An Honestly Amazing Concept and idea. Charles mention to copy after creation the snapshot.iso into a vera-crypt volume is remarkably in the form of "Absolute Brilliance" is possibly your best concept to consider.

consider a copy of the vera-crypt version your installed to using, - copy that 2 places, one your system to snapshot say /opt/myApps or something like,
and off your system for the year or 17 month down the road you have to recall these images and get it back to a state you can install and recover by.

So that being "Create your Masters Copy" - consider to document your steps - don't leave out anything.

PS: programs do evolve and odd chance the newer version available at the time you "Have to Restore" is and might not be "backwards compatible"
At least you have a copy of Vera-crypt or like wise available to install and use to allow your recovery of said snapshot image.iso

Right on Charles.

[fan_of_LTS]

Thanks, all. I do keep my snapshots on encrypted drives. Everything is encrypted.
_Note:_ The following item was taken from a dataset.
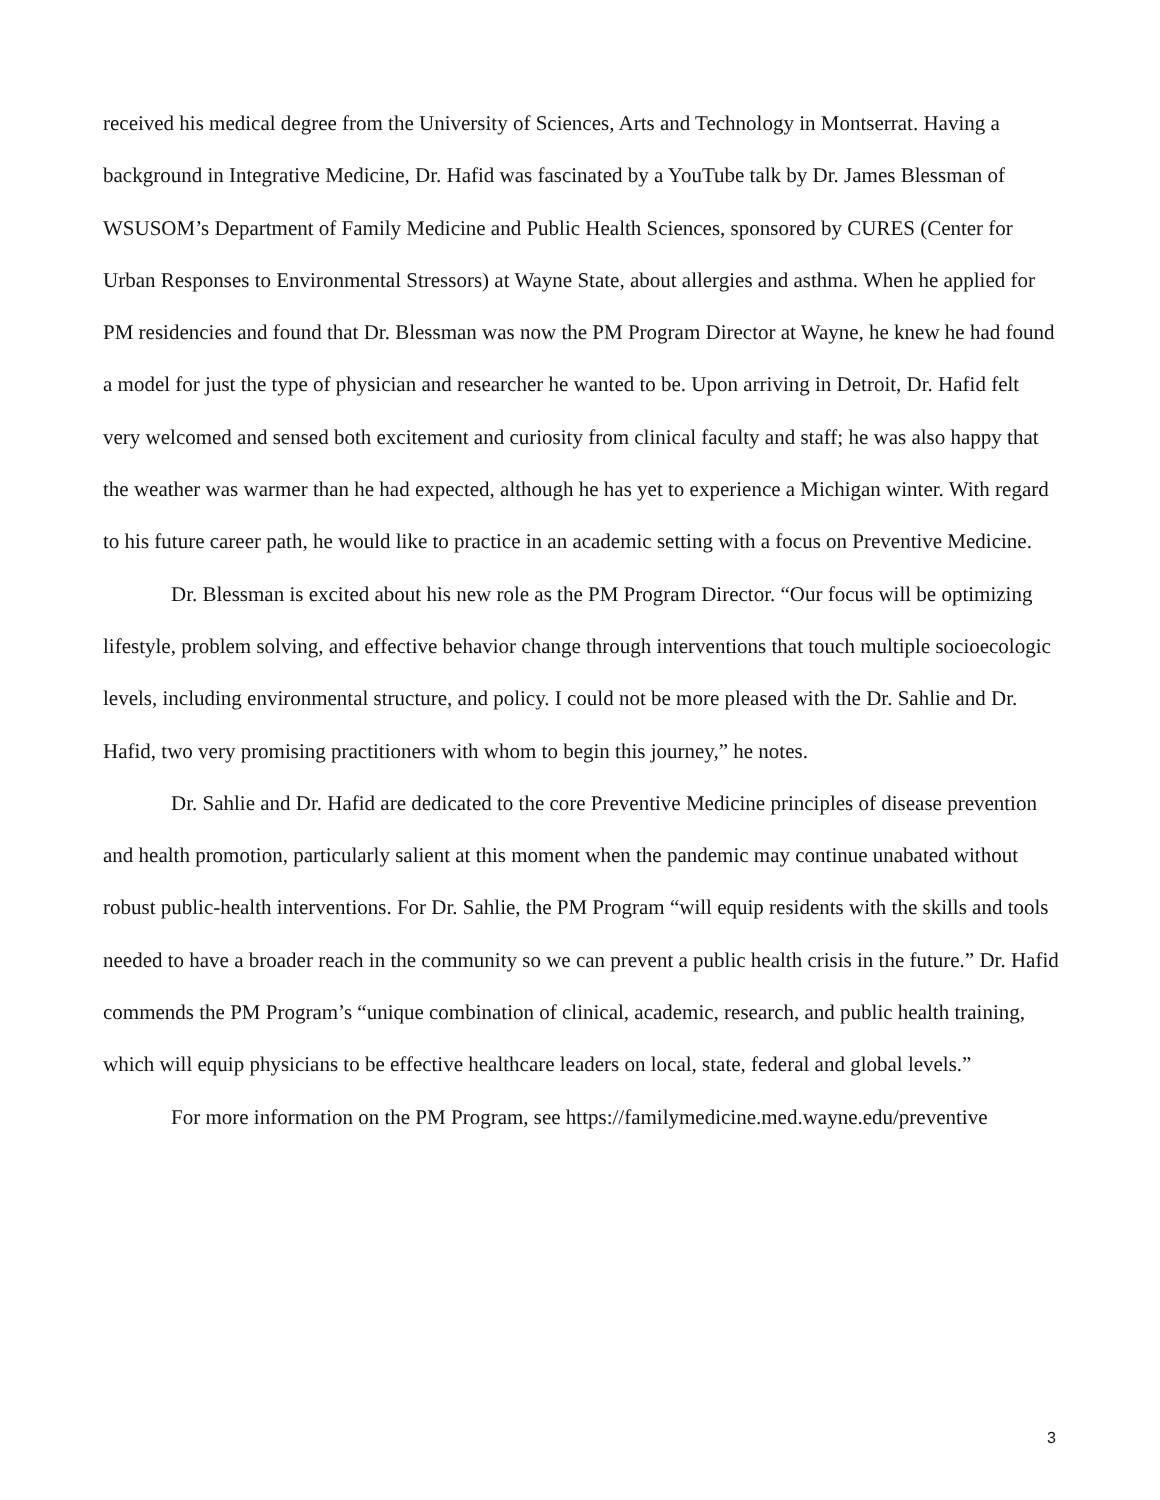received his medical degree from the University of Sciences, Arts and Technology in Montserrat. Having a background in Integrative Medicine, Dr. Hafid was fascinated by a YouTube talk by Dr. James Blessman of WSUSOM’s Department of Family Medicine and Public Health Sciences, sponsored by CURES (Center for Urban Responses to Environmental Stressors) at Wayne State, about allergies and asthma. When he applied for PM residencies and found that Dr. Blessman was now the PM Program Director at Wayne, he knew he had found a model for just the type of physician and researcher he wanted to be. Upon arriving in Detroit, Dr. Hafid felt very welcomed and sensed both excitement and curiosity from clinical faculty and staff; he was also happy that the weather was warmer than he had expected, although he has yet to experience a Michigan winter. With regard to his future career path, he would like to practice in an academic setting with a focus on Preventive Medicine.
Dr. Blessman is excited about his new role as the PM Program Director. “Our focus will be optimizing lifestyle, problem solving, and effective behavior change through interventions that touch multiple socioecologic levels, including environmental structure, and policy. I could not be more pleased with the Dr. Sahlie and Dr. Hafid, two very promising practitioners with whom to begin this journey,” he notes.
Dr. Sahlie and Dr. Hafid are dedicated to the core Preventive Medicine principles of disease prevention and health promotion, particularly salient at this moment when the pandemic may continue unabated without robust public-health interventions. For Dr. Sahlie, the PM Program “will equip residents with the skills and tools needed to have a broader reach in the community so we can prevent a public health crisis in the future.” Dr. Hafid commends the PM Program’s “unique combination of clinical, academic, research, and public health training, which will equip physicians to be effective healthcare leaders on local, state, federal and global levels.”
For more information on the PM Program, see https://familymedicine.med.wayne.edu/preventive
3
Ventoy is convenient but since I can't encrypt the boot images I keep the Ventoy drive in a safe. I have mounted my encrypted drives to copy snapshots to Ventoy before and use them. I am used to booting to the enter passphrase screen and actually find it disconcerting when using an unencrypted snapshot on Ventoy. It's funny what people get used to...

[CharlesV]

@atomick thanks. @fan_of_LTS indeed that works and as long as the are on encrypted drive I think you have your answer.

[Adrian]

I wonder if it's possible to do, I have to study to see what is the live system doing when it's using encryption for persistence live system -- does it encrypt/decrypt linuxfs? how does it detect the encryption... I assume it would be pretty simple to encrypt linuxfs once is created before the ISO is built (so the ISO stuff like kernel would be unencrypted but linuxfs that contains everything else would be encrypted.

[DukeComposed]

I assume it would be pretty simple to encrypt linuxfs once is created before the ISO is built (so the ISO stuff like kernel would be unencrypted but linuxfs that contains everything else would be encrypted.
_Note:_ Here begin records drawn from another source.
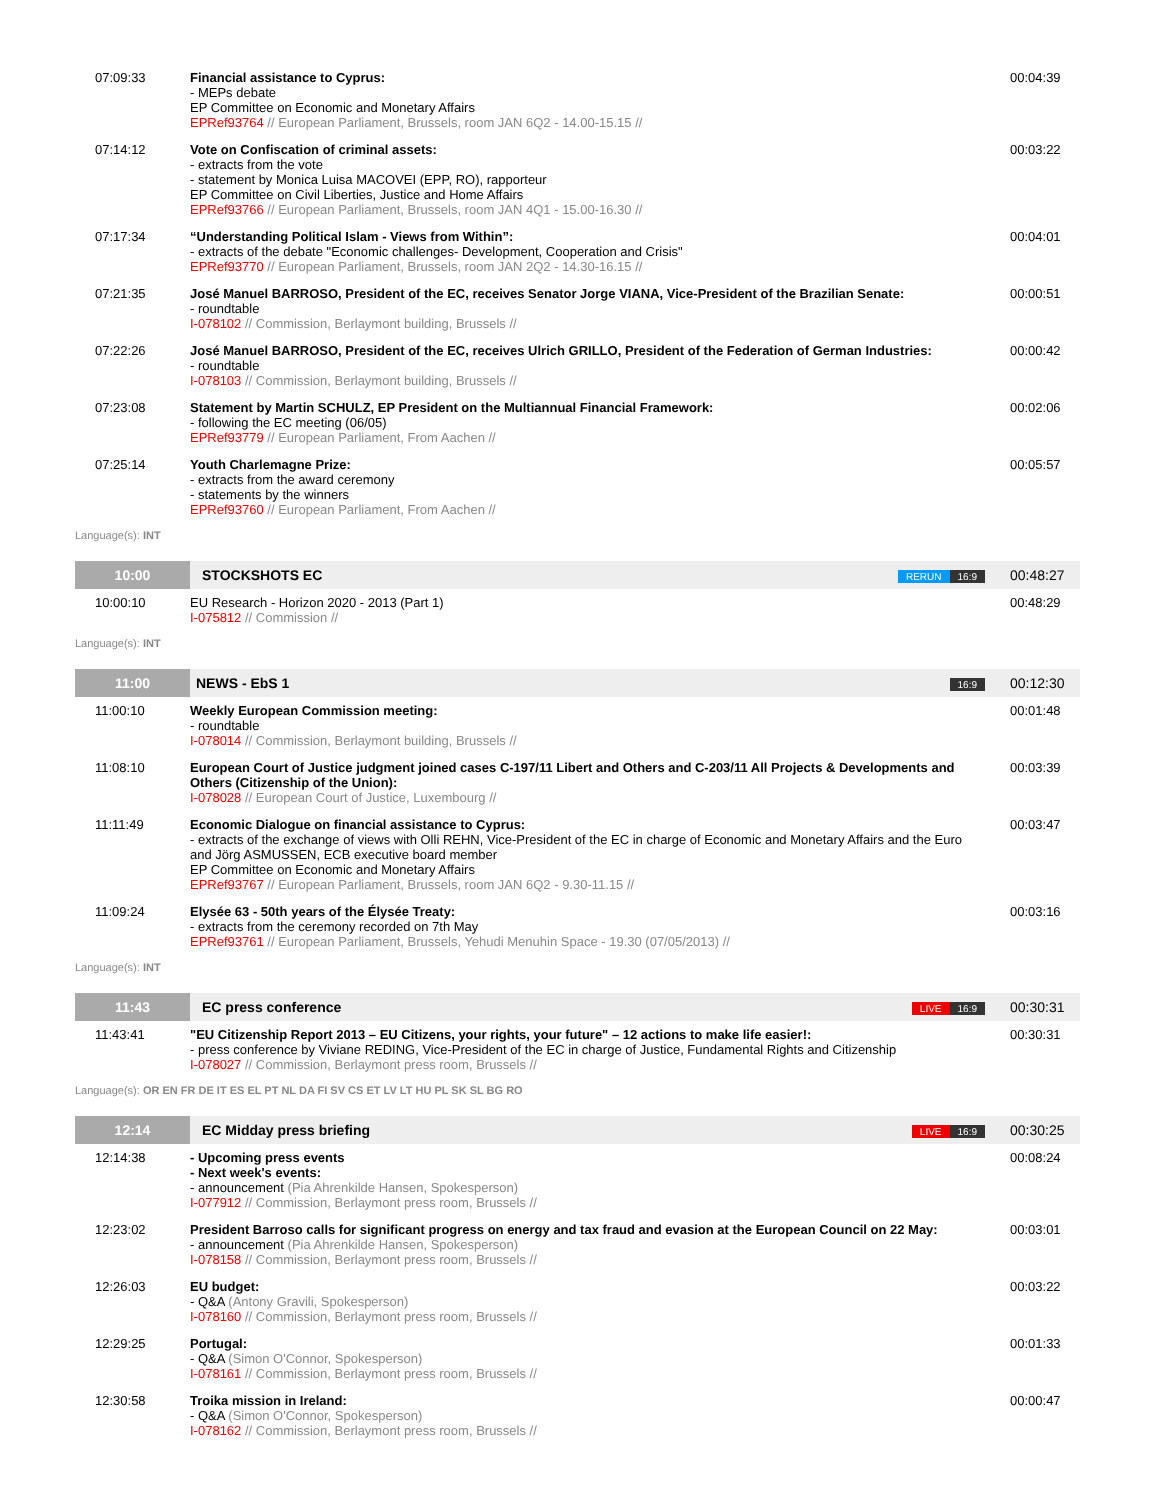| 07:09:33 | Financial assistance to Cyprus: - MEPs debate EP Committee on Economic and Monetary Affairs EPRef93764 // European Parliament, Brussels, room JAN 6Q2 - 14.00-15.15 // | 00:04:39 |
| 07:14:12 | Vote on Confiscation of criminal assets: - extracts from the vote - statement by Monica Luisa MACOVEI (EPP, RO), rapporteur EP Committee on Civil Liberties, Justice and Home Affairs EPRef93766 // European Parliament, Brussels, room JAN 4Q1 - 15.00-16.30 // | 00:03:22 |
| 07:17:34 | “Understanding Political Islam - Views from Within”: - extracts of the debate "Economic challenges- Development, Cooperation and Crisis" EPRef93770 // European Parliament, Brussels, room JAN 2Q2 - 14.30-16.15 // | 00:04:01 |
| 07:21:35 | José Manuel BARROSO, President of the EC, receives Senator Jorge VIANA, Vice-President of the Brazilian Senate: - roundtable I-078102 // Commission, Berlaymont building, Brussels // | 00:00:51 |
| 07:22:26 | José Manuel BARROSO, President of the EC, receives Ulrich GRILLO, President of the Federation of German Industries: - roundtable I-078103 // Commission, Berlaymont building, Brussels // | 00:00:42 |
| 07:23:08 | Statement by Martin SCHULZ, EP President on the Multiannual Financial Framework: - following the EC meeting (06/05) EPRef93779 // European Parliament, From Aachen // | 00:02:06 |
| 07:25:14 | Youth Charlemagne Prize: - extracts from the award ceremony - statements by the winners EPRef93760 // European Parliament, From Aachen // | 00:05:57 |
Language(s): INT
| 10:00 | STOCKSHOTS EC | RERUN 16:9 | 00:48:27 |
| 10:00:10 | EU Research - Horizon 2020 - 2013 (Part 1) I-075812 // Commission // | | 00:48:29 |
Language(s): INT
| 11:00 | NEWS - EbS 1 | 16:9 | 00:12:30 |
| 11:00:10 | Weekly European Commission meeting: - roundtable I-078014 // Commission, Berlaymont building, Brussels // | | 00:01:48 |
| 11:08:10 | European Court of Justice judgment joined cases C-197/11 Libert and Others and C-203/11 All Projects & Developments and Others (Citizenship of the Union): I-078028 // European Court of Justice, Luxembourg // | | 00:03:39 |
| 11:11:49 | Economic Dialogue on financial assistance to Cyprus: - extracts of the exchange of views with Olli REHN, Vice-President of the EC in charge of Economic and Monetary Affairs and the Euro and Jörg ASMUSSEN, ECB executive board member EP Committee on Economic and Monetary Affairs EPRef93767 // European Parliament, Brussels, room JAN 6Q2 - 9.30-11.15 // | | 00:03:47 |
| 11:09:24 | Elysée 63 - 50th years of the Élysée Treaty: - extracts from the ceremony recorded on 7th May EPRef93761 // European Parliament, Brussels, Yehudi Menuhin Space - 19.30 (07/05/2013) // | | 00:03:16 |
Language(s): INT
| 11:43 | EC press conference | LIVE 16:9 | 00:30:31 |
| 11:43:41 | "EU Citizenship Report 2013 – EU Citizens, your rights, your future" – 12 actions to make life easier!: - press conference by Viviane REDING, Vice-President of the EC in charge of Justice, Fundamental Rights and Citizenship I-078027 // Commission, Berlaymont press room, Brussels // | | 00:30:31 |
Language(s): OR EN FR DE IT ES EL PT NL DA FI SV CS ET LV LT HU PL SK SL BG RO
| 12:14 | EC Midday press briefing | LIVE 16:9 | 00:30:25 |
| 12:14:38 | - Upcoming press events - Next week's events: - announcement (Pia Ahrenkilde Hansen, Spokesperson) I-077912 // Commission, Berlaymont press room, Brussels // | | 00:08:24 |
| 12:23:02 | President Barroso calls for significant progress on energy and tax fraud and evasion at the European Council on 22 May: - announcement (Pia Ahrenkilde Hansen, Spokesperson) I-078158 // Commission, Berlaymont press room, Brussels // | | 00:03:01 |
| 12:26:03 | EU budget: - Q&A (Antony Gravili, Spokesperson) I-078160 // Commission, Berlaymont press room, Brussels // | | 00:03:22 |
| 12:29:25 | Portugal: - Q&A (Simon O'Connor, Spokesperson) I-078161 // Commission, Berlaymont press room, Brussels // | | 00:01:33 |
| 12:30:58 | Troika mission in Ireland: - Q&A (Simon O'Connor, Spokesperson) I-078162 // Commission, Berlaymont press room, Brussels // | | 00:00:47 |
My first thought, untested of course, was that the persistent storage partition that Ventoy provides doesn't have to be any certain kind of thing. One could mount it through encfs and store any kind of ISO or linuxfs squashfs data in it.

One could potentially patch mx-snapshot to prompt for a key and encrypt the output but then decrypting that output would be a problem; encrypting the data at creation time is less useful here than encrypting the storage container and then decrypting it when it's needed. At that point one could just as easily make a regular snapshot and use GnuPG or age or scrypt or any other kind of method to encrypt it. Boot Ventoy normally, look at the encrypted data on the persistent partition, create a ramdisk in memory, decrypt the data into the ramdisk, and unsquash it to the target machine.

Seems like a ton of work and it's super easy to screw up, but I'm sure it's doable.

[Adrian]

I was talking about MX/antiX persistence. There's a mechanism to deal with encrypted data, I just need to know if it's possible to encrypt linuxfs and if that mechanism can see that encryption automatically and prompt for password like it does in case of persistence.

[DukeComposed]

I was talking about MX/antiX persistence. There's a mechanism to deal with encrypted data, I just need to know if it's possible to encrypt linuxfs and if that mechanism can see that encryption automatically and prompt for password like it does in case of persistence.

And that's great; my thinking was in terms of cold storage: keeping data encrypted at rest but still able to reference it as a real ISO from, say, Ventoy, or a USB live session running from from an ISO.